REQUIRED ACTION >> Going down the data below, set down exactly the line with "endorse any person, product, or company" and each line after it through the line with "and learn more!"; no other lines.

Saved data entries:

######

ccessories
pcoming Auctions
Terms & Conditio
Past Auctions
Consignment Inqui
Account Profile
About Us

######

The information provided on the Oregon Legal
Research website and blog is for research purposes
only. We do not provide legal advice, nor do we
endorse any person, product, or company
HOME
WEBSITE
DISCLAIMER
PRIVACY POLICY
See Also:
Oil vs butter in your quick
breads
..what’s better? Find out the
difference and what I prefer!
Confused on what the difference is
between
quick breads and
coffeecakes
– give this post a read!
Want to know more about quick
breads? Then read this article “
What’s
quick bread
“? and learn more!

######

RESPONSE AREA >>
endorse any person, product, or company
HOME
WEBSITE
DISCLAIMER
PRIVACY POLICY
See Also:
Oil vs butter in your quick
breads
..what’s better? Find out the
difference and what I prefer!
Confused on what the difference is
between
quick breads and
coffeecakes
– give this post a read!
Want to know more about quick
breads? Then read this article “
What’s
quick bread
“? and learn more!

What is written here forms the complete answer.